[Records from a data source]
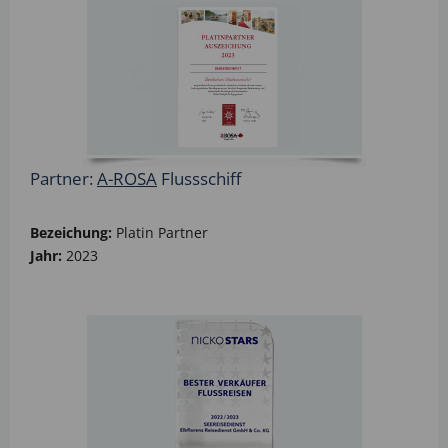
Partner:
A-ROSA
Flussschiff
Bezeichung:
Platin Partner
Jahr:
2023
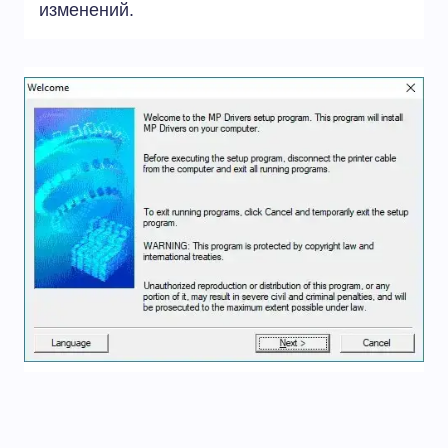
изменений.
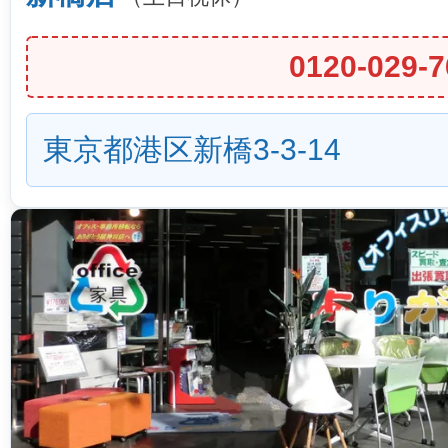
0120-029-7
東京都港区新橋3-3-14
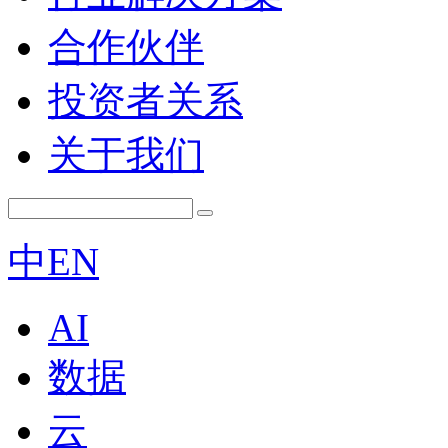
合作伙伴
投资者关系
关于我们
中
EN
AI
数据
云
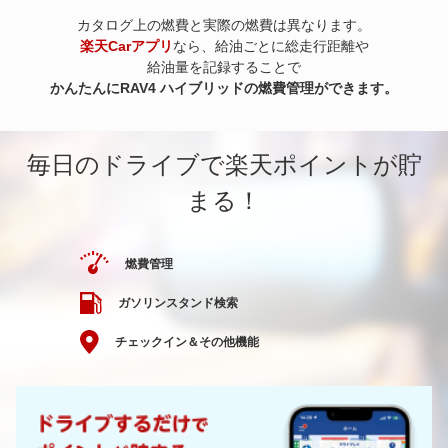
カタログ上の燃費と実際の燃費は異なります。
楽天Carアプリ
なら、給油ごとに総走行距離や
給油量を記録することで
かんたんにRAV4 ハイブリッドの燃費管理ができます。
毎日のドライブで楽天ポイントが貯
まる！
燃費管理
ガソリンスタンド検索
チェックイン＆その他機能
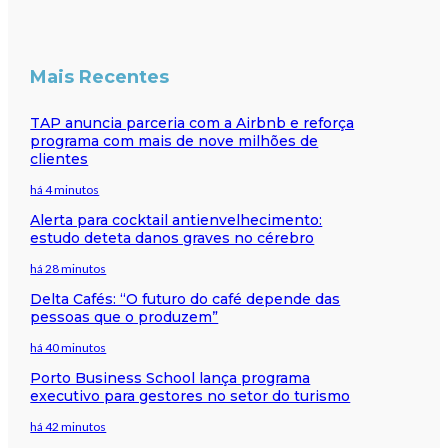
Mais Recentes
TAP anuncia parceria com a Airbnb e reforça
programa com mais de nove milhões de
clientes
há 4 minutos
Alerta para cocktail antienvelhecimento:
estudo deteta danos graves no cérebro
há 28 minutos
Delta Cafés: “O futuro do café depende das
pessoas que o produzem”
há 40 minutos
Porto Business School lança programa
executivo para gestores no setor do turismo
há 42 minutos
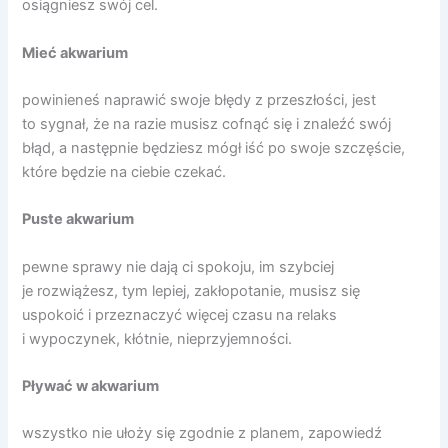
osiągniesz swój cel.
Mieć akwarium
powinieneś naprawić swoje błędy z przeszłości, jest
to sygnał, że na razie musisz cofnąć się i znaleźć swój
błąd, a następnie będziesz mógł iść po swoje szczęście,
które będzie na ciebie czekać.
Puste akwarium
pewne sprawy nie dają ci spokoju, im szybciej
je rozwiążesz, tym lepiej, zakłopotanie, musisz się
uspokoić i przeznaczyć więcej czasu na relaks
i wypoczynek, kłótnie, nieprzyjemności.
Pływać w akwarium
wszystko nie ułoży się zgodnie z planem, zapowiedź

» **DESCRIPTION OF THE TASK**: Transcribe every line of text in the data above character for character, leaving out the picture markers.

» **YOUR RESPONSE**:
Partner:
A-ROSA
Flussschiff
Bezeichung:
Platin Partner
Jahr:
2023
изменений.
0120-029-7
東京都港区新橋3-3-14
合作伙伴
投资者关系
关于我们
中
EN
AI
数据
云
カタログ上の燃費と実際の燃費は異なります。
楽天Carアプリ
なら、給油ごとに総走行距離や
給油量を記録することで
かんたんにRAV4 ハイブリッドの燃費管理ができます。
毎日のドライブで楽天ポイントが貯
まる！
燃費管理
ガソリンスタンド検索
チェックイン＆その他機能
Mais Recentes
TAP anuncia parceria com a Airbnb e reforça
programa com mais de nove milhões de
clientes
há 4 minutos
Alerta para cocktail antienvelhecimento:
estudo deteta danos graves no cérebro
há 28 minutos
Delta Cafés: “O futuro do café depende das
pessoas que o produzem”
há 40 minutos
Porto Business School lança programa
executivo para gestores no setor do turismo
há 42 minutos
osiągniesz swój cel.
Mieć akwarium
powinieneś naprawić swoje błędy z przeszłości, jest
to sygnał, że na razie musisz cofnąć się i znaleźć swój
błąd, a następnie będziesz mógł iść po swoje szczęście,
które będzie na ciebie czekać.
Puste akwarium
pewne sprawy nie dają ci spokoju, im szybciej
je rozwiążesz, tym lepiej, zakłopotanie, musisz się
uspokoić i przeznaczyć więcej czasu na relaks
i wypoczynek, kłótnie, nieprzyjemności.
Pływać w akwarium
wszystko nie ułoży się zgodnie z planem, zapowiedź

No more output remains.